To solve the problem step by step, we will analyze the situation of the capacitors and their energy storage. ### Step 1: Understanding the Initial Setup Initially, we have one capacitor (let's call it C1) that is charged by a battery. This capacitor stores energy U when charged to a voltage V. **Hint:** Recall the formula for energy stored in a capacitor: \( U = \frac{1}{2} C V^2 \). ### Step 2: Energy Stored in the First Capacitor The energy stored in the first capacitor can be expressed in terms of charge (Q) and capacitance (C): \[ U = \frac{Q^2}{2C} \] Here, Q is the charge on the capacitor when it is charged by the battery. **Hint:** Remember that the charge Q on a capacitor is related to voltage and capacitance by \( Q = C \cdot V \). ### Step 3: Disconnecting the Battery Once the battery is disconnected, the charge Q remains on the capacitor since there is no path for it to leave.

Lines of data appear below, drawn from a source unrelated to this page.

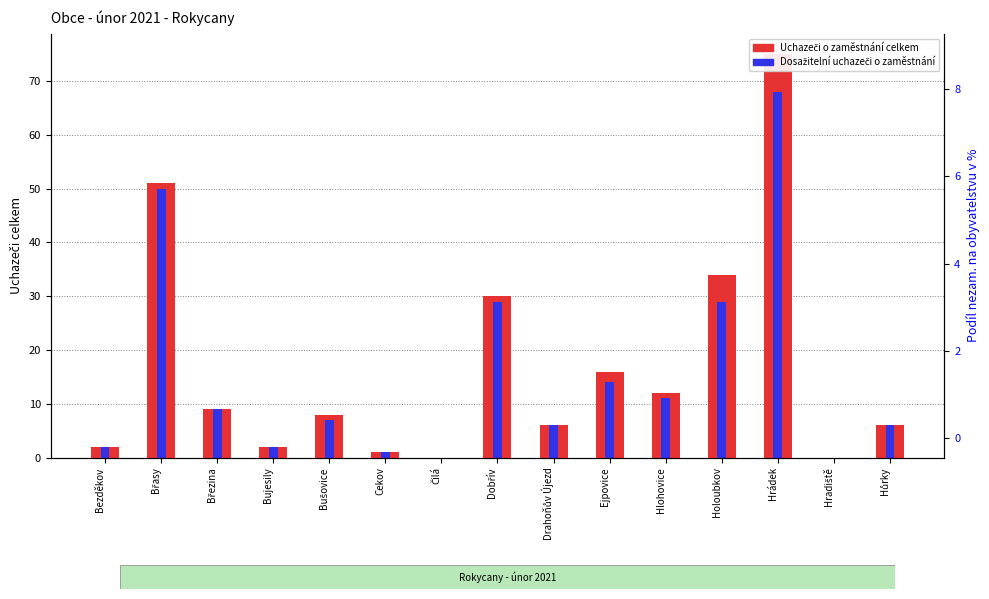

How many values in the Dosažitelní uchazeči o zaměstnání series are below 7?

7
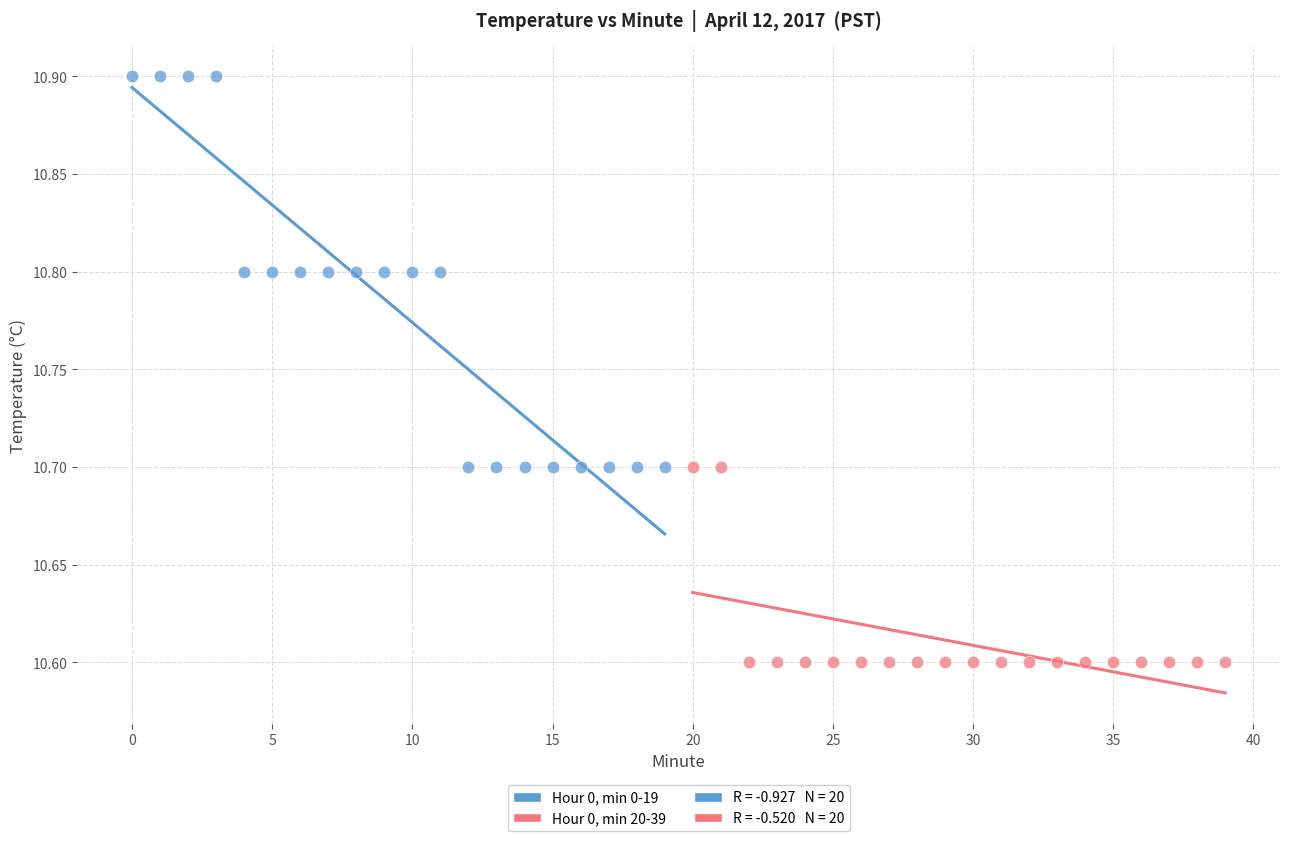

Which series reaches the maximum Y coordinate?

Hour 0, min 0-19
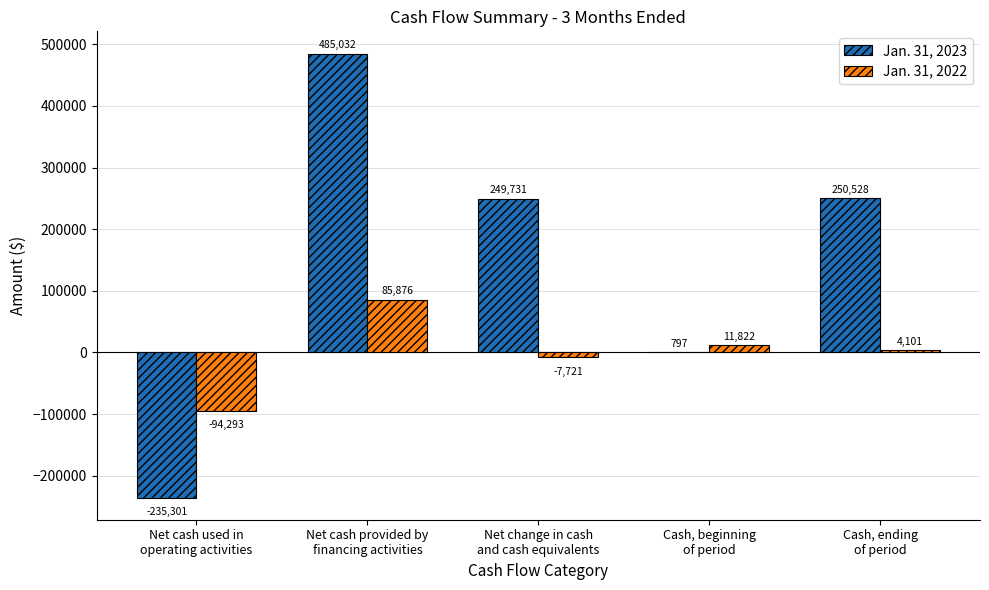

Which series has the largest total across all categories?

Jan. 31, 2023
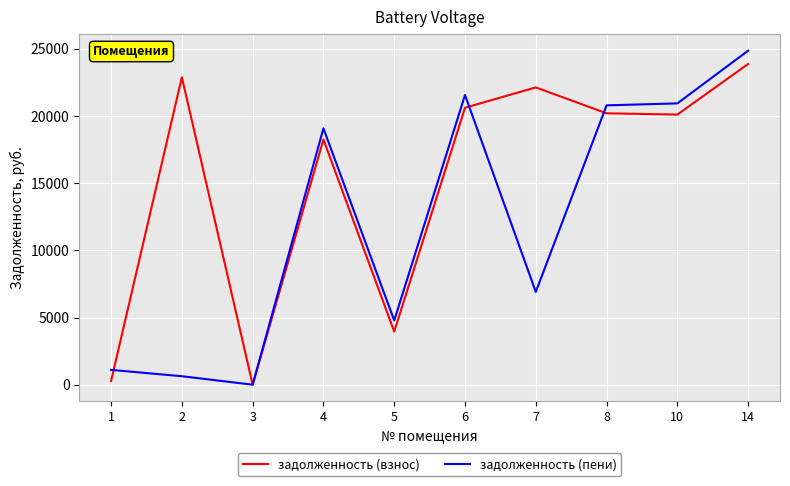

True or false: задолженность (пени) has more than 1 interior local peaks.

True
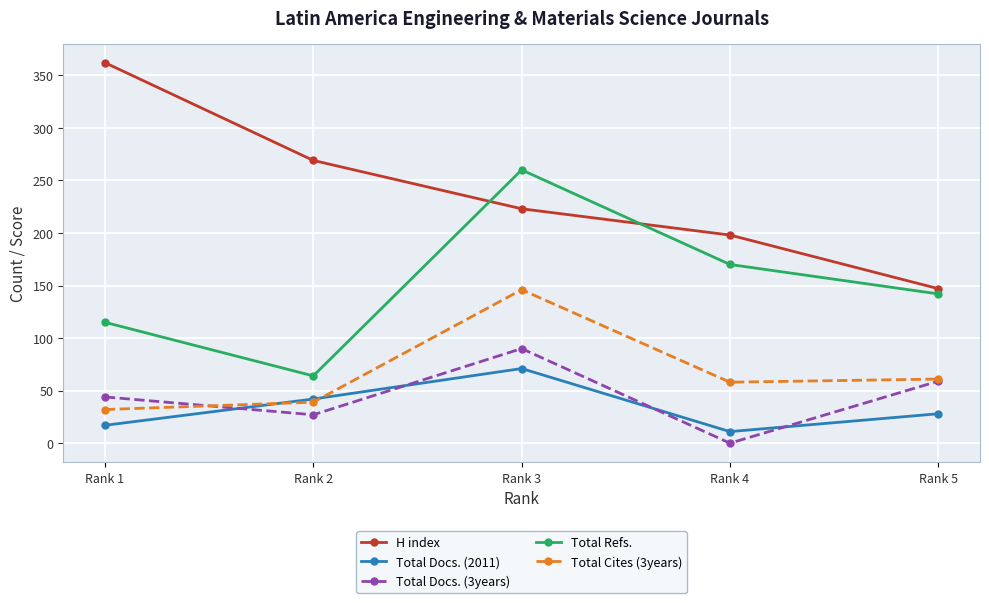

At which category does the chart reach its peak across all series?

Rank 1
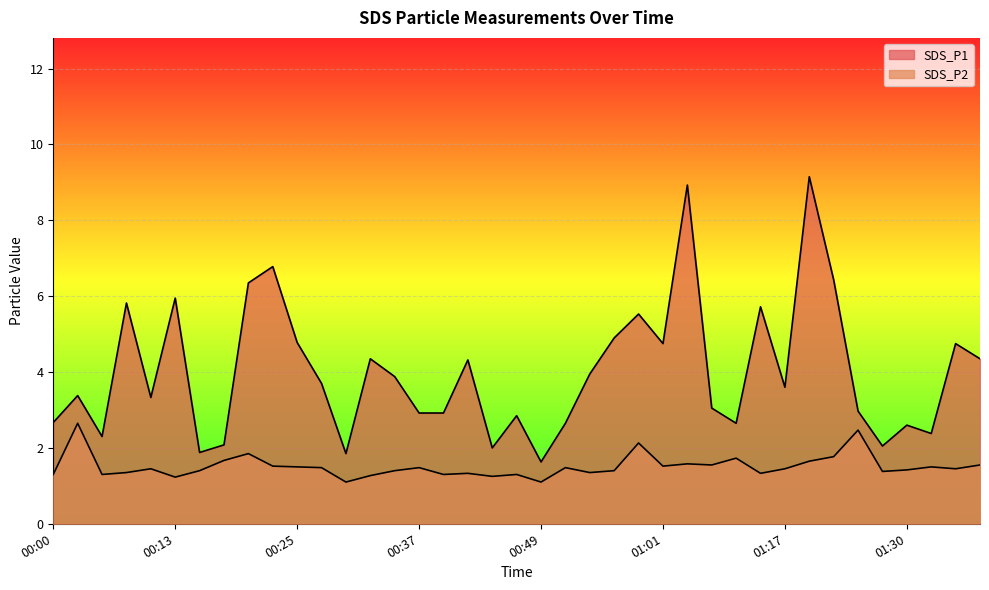

The value of SDS_P2 at 01:11 is 1.7. True or false?

True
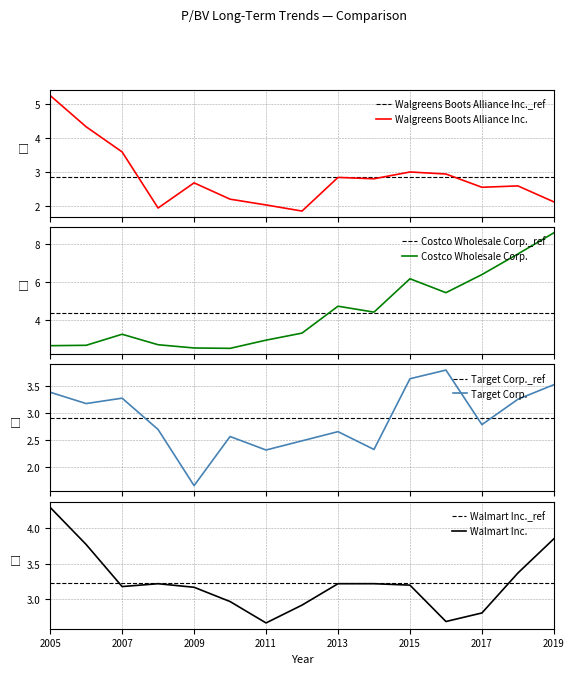

Is this an area chart (filled region under the line)?

No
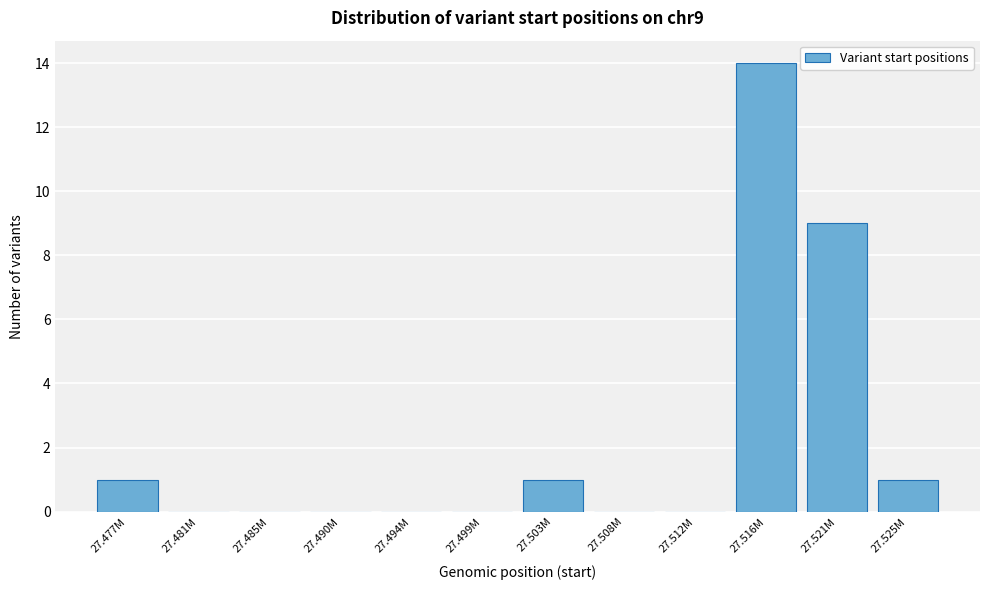

True or false: the data shows -4 at 27.481M.

False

The energy stored in the capacitor remains U. **Hint:** Think about how the disconnection of the battery affects the charge on the capacitor. ### Step 4: Connecting an Identical Capacitor Now, we connect another identical capacitor (C2) in parallel with the first capacitor (C1). Since both capacitors are identical, they both have capacitance C. **Hint:** Consider how capacitors behave when connected in parallel. ### Step 5: Finding the Equivalent Capacitance For capacitors in parallel, the equivalent capacitance (C_eq) is the sum of their capacitances: \[ C_{eq} = C_1 + C_2 = C + C = 2C \] **Hint:** Use the formula for equivalent capacitance in parallel connections. ### Step 6: Calculating the New Energy Stored Now, we need to calculate the new energy stored in the system with the two capacitors. The charge Q remains the same, but now the capacitance has changed to C_eq: \[ U' = \frac{Q^2}{2C_{eq}} = \frac{Q^2}{2(2C)} = \frac{Q^2}{4C} \] **Hint:** Substitute the equivalent capacitance into the energy formula. ### Step 7: Relating the New Energy to the Original Energy We know from our earlier expression that: \[ U = \frac{Q^2}{2C} \] Thus, we can relate the new energy U' to the original energy U: \[ U' = \frac{1}{2} \cdot \frac{Q^2}{2C} = \frac{U}{2} \] **Hint:** This shows that the new energy stored is half of the original energy stored. ### Conclusion The energy stored by both capacitors in the system after connecting the second capacitor is: \[ U' = \frac{U}{2} \] **Final Answer:** The energy stored by both capacitors of the system will be \( \frac{U}{2} \).